- _Task instructions_: The response must reproduce exactly every line of the material below holding the word "height".

- _Entries shown_:

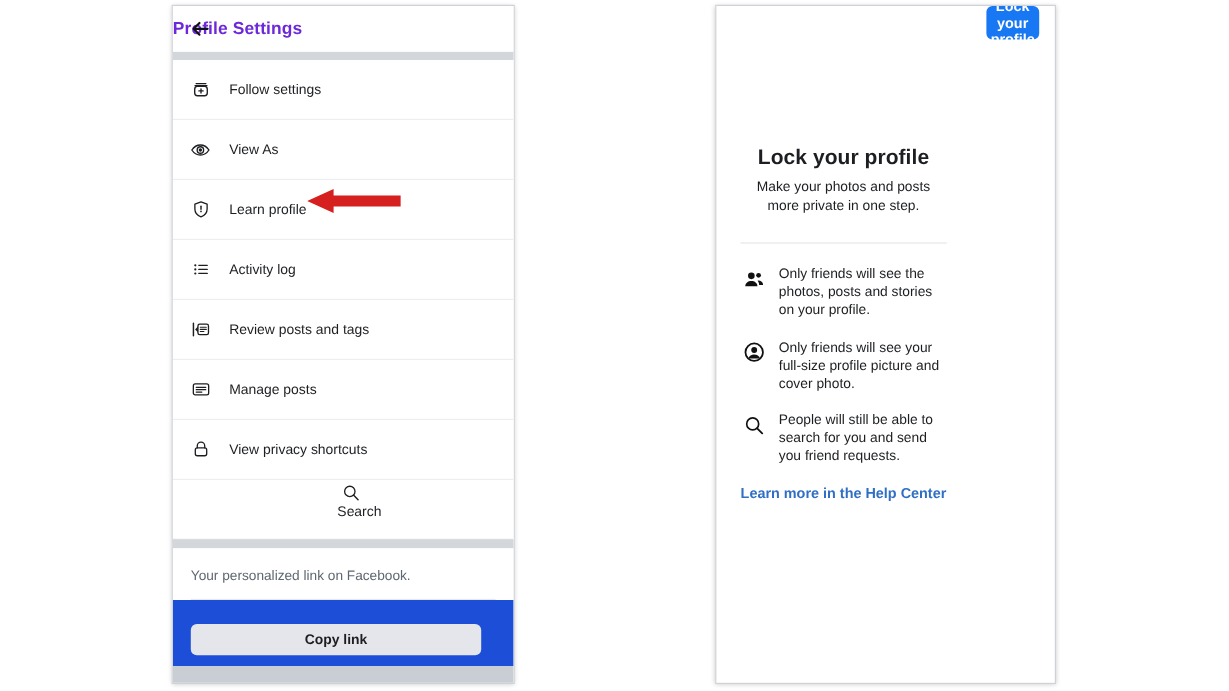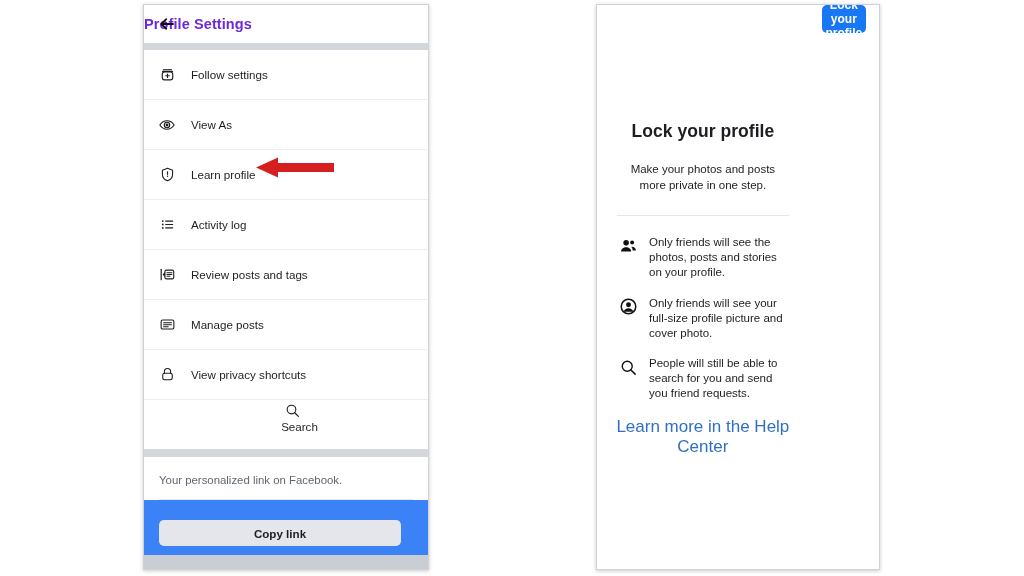--- a/index.html
+++ b/index.html
@@ -68,21 +68,21 @@
     pointer-events: none;
   }
 
   .lp-divider-gap { height: 7px; background: #d3d6db; }
 
   .profile-link-card { background:#fff; padding: 13px 15px 0 15px; }
   .plc-title { font-size: 13.2px; font-weight: bold; color:#1c1e21; }
   .plc-sub  { font-size: 11.4px; color:#606770; margin-top: 4px; }
   .plc-rule { height:1px; background:#e7e9ec; margin: 13px 0 0 0; }
 
-  .copy-btn-wrap { background:#3b82f6; padding: 20px 27px 9px 15px; }
+  .copy-btn-wrap { background:#1d4ed8; padding: 20px 27px 9px 15px; }
   .copy-btn {
     width: 100%; height: 26px;
     background:#e4e6eb; border:none; border-radius: 5px;
     font-family:"Liberation Sans", sans-serif;
     font-size: 11.6px; font-weight: bold; color:#1c1e21;
     cursor: pointer;
     display:flex; align-items:center; justify-content:center;
   }
   .lp-bottom-gray { background:#c9cdd4; height: 46px; }
 
@@ -91,21 +91,21 @@
                  display:flex; flex-direction:row; }
 
   .rp-body { flex: 1 1 auto; padding: 0 16px; }
   .rp-spacer-top { height: 116px; }
   .rp-title {
     text-align:center; font-size: 17.5px; font-weight: bold; color:#1c1e21;
     letter-spacing: .05px;
   }
   .rp-sub {
     text-align:center; font-size: 11.5px; color:#1c1e21;
-    margin-top: 20px; line-height: 1.35;
+    margin-top: 7px; line-height: 1.35;
     padding: 0 6px;
   }
   .rp-rule { height:1px; background:#e4e6ea; margin: 22px 4px 0 4px; }
 
   .bullets { margin-top: 19px; }
   .bullet {
     display:flex; align-items:flex-start;
     margin-bottom: 15px;
     padding-left: 6px;
   }
@@ -114,21 +114,21 @@
     display:flex; align-items:center; justify-content:flex-start;
     margin-top: 1px;
   }
   .bullet-text {
     margin-left: 8px;
     font-size: 11.5px; color:#1c1e21; line-height: 1.32;
   }
   .help-link {
     display:block; text-align:center;
     margin-top: 5px;
-    font-size: 17px; color:#2f6fc4; font-weight: 400;
+    font-size: 12px; color:#2f6fc4; font-weight: 700;
     text-decoration:none; cursor:pointer;
   }
 
   .rp-footer { padding: 0 13px 13px 13px; }
   .lock-btn {
     width:100%; height: 28px;
     background:#1877f2; border:none; border-radius: 5px;
     color:#fff; font-family:"Liberation Sans", sans-serif;
     font-size: 12px; font-weight: bold; cursor:pointer;
     display:flex; align-items:center; justify-content:center;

- _Exercise answer_:
   .lp-divider-gap { height: 7px; background: #d3d6db; }
   .plc-rule { height:1px; background:#e7e9ec; margin: 13px 0 0 0; }
     width: 100%; height: 26px;
   .lp-bottom-gray { background:#c9cdd4; height: 46px; }
   .rp-spacer-top { height: 116px; }
-    margin-top: 20px; line-height: 1.35;
+    margin-top: 7px; line-height: 1.35;
   .rp-rule { height:1px; background:#e4e6ea; margin: 22px 4px 0 4px; }
     font-size: 11.5px; color:#1c1e21; line-height: 1.32;
     width:100%; height: 28px;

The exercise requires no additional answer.